• _INSTRUCTIONS FOR THE TASK_: Using the records underneath, tally the lines where the word "Magalhães" appears and please give only the count.

• _Stored data entries_:
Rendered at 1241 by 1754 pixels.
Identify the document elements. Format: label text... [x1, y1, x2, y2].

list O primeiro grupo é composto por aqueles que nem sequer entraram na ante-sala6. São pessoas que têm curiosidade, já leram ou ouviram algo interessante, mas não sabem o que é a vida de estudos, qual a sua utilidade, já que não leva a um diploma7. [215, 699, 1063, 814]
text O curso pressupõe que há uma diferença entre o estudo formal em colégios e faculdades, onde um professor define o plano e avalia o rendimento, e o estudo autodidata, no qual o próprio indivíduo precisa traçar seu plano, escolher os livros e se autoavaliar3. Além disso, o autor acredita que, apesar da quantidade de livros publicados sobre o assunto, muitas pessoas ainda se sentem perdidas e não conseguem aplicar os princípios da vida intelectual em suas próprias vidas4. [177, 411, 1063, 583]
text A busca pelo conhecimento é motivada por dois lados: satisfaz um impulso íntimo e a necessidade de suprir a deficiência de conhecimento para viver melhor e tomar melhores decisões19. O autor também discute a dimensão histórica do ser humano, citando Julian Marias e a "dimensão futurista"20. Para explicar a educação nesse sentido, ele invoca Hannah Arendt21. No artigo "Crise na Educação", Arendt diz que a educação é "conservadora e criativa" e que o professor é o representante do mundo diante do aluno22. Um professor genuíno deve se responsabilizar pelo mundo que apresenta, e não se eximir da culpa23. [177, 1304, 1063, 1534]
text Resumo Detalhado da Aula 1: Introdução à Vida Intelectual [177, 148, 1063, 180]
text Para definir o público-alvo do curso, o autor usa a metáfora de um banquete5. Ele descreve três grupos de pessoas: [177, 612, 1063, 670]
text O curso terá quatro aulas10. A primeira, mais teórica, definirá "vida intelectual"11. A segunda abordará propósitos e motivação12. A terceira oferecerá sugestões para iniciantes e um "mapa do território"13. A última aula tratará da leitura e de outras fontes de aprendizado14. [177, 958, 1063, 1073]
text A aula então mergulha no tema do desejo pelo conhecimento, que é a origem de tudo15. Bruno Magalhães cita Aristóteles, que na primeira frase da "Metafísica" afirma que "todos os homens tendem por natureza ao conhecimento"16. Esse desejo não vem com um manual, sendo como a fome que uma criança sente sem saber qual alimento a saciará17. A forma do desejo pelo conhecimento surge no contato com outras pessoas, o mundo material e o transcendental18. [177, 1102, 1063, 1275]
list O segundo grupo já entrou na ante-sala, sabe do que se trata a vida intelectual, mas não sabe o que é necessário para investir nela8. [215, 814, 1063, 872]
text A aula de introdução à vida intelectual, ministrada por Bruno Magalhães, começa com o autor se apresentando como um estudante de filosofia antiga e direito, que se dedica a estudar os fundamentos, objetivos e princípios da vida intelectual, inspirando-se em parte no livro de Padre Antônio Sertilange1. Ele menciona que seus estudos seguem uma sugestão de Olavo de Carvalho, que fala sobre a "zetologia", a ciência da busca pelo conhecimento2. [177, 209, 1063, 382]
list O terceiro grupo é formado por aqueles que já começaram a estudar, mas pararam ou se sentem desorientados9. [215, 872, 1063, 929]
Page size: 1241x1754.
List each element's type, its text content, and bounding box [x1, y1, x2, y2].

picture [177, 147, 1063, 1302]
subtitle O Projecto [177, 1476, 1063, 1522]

• _EXERCISE RESPONSE_: 2